Recap: A Night of Personal Branding with MBA@UNC and the Ellevate Network

On Feb. 11, MBA@UNC partnered with global professional women’s organization Ellevate Network to host an evening reception in New York City for people interested in learning how to define their personal brand. Ellevate Network Chair and CEO Sallie Krawcheck, who is also the co-founder of Ellevest, delivered the keynote address.

Susan Cates, president of executive development at UNC Kenan-Flagler and executive director of MBA@UNC, introduced Krawcheck and talked about how Ellevate aligns with MBA@UNC’s “passion for women to be fully engaged in business, always.” Given Krawcheck’s professional mission to help women reach their financial and professional goals, Cates said she was the ideal person to headline a personal branding event.

“We all have a personal brand,” Krawcheck said during her keynote. “A personal brand is what people say about you when you leave the room.” The reason a personal brand is important is because we all have one, she explained. “If we are not actively making our own personal brand, then someone is doing it for us.”

According to Krawcheck, it’s through understanding who we want to be, what we want to accomplish, and communicating it that we are able to actively shape our career. Krawcheck would know. She was fired from Citi Global Wealth Management and Merrill Lynch Wealth Management and both times the news made the front page of the Wall Street Journal. This could have defined her personal brand, but she did not let these moments define her. Instead she developed her own personal brand—an outward manifestation of what she had inside herself. She refused to let two Wall Street Journal front pages dictate who she was.

These days, Krawcheck is known as much for her efforts on behalf of women as for her public failures. Her oustings put a national spotlight on the lack of women in finance.

“What I’ve started to say, which is quite shocking, is that I was fired because I was a woman,” Krawcheck explained in an interview with Newsweek. “I don’t mean in the traditional sense of having different parts, but more I had a very different way of thinking.” She referred to studies that show women have a longer-term perspective and are more client-focused and more relationship-oriented than men. “Diversity would have made the financial downturn less, much less, a lot less severe.”

While the Wall Street Crisis of 2007 and 2008 was portrayed to be the result of greed, Krawcheck said she believes it was a lack of diversity that was the issue.

“Gender diversity, I think, would have kept the crisis from being nearly as bad as it was,” she said during the event.
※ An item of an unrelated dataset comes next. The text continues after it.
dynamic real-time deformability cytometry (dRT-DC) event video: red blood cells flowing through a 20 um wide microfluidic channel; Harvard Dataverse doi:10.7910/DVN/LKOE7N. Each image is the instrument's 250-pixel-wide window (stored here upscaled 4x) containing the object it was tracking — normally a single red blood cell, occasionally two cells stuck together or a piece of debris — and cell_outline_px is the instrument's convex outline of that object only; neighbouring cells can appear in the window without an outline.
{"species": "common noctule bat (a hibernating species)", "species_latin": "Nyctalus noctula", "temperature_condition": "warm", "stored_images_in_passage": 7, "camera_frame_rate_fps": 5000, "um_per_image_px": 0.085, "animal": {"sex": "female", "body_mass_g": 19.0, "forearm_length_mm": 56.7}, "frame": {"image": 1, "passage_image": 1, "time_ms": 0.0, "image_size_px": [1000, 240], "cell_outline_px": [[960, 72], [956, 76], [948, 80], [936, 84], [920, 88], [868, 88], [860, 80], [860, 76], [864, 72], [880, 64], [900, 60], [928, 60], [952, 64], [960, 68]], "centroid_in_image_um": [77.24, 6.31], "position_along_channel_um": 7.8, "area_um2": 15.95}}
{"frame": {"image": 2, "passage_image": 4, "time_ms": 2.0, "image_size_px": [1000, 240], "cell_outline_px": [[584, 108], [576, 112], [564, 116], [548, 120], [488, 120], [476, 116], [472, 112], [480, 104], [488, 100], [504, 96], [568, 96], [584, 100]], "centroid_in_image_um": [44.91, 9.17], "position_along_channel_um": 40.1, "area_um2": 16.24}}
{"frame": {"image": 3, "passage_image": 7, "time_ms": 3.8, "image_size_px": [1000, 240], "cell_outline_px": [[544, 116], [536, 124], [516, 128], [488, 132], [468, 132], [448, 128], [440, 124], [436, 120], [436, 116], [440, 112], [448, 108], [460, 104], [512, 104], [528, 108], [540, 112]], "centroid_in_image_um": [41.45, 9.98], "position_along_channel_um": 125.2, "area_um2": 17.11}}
Krawcheck also emphasized that gender diversity leads to better company performance and is good for the economy, which is why she is an advocate for what she refers to as inclusive capitalism, where women are fully engaged in the economy. It’s for these reasons that Krawcheck invested in Ellevate.

Once Krawcheck finished her keynote address, Dr. Sridhar Balasubramanian, associate dean of UNC Kenan-Flagler’s full-time MBA and online MBA@UNC programs, discussed what it takes to build your own personal brand. Event attendees were given homework in the form of a “workbook” to help them explore their personal brands and generate awareness about their current brand positioning.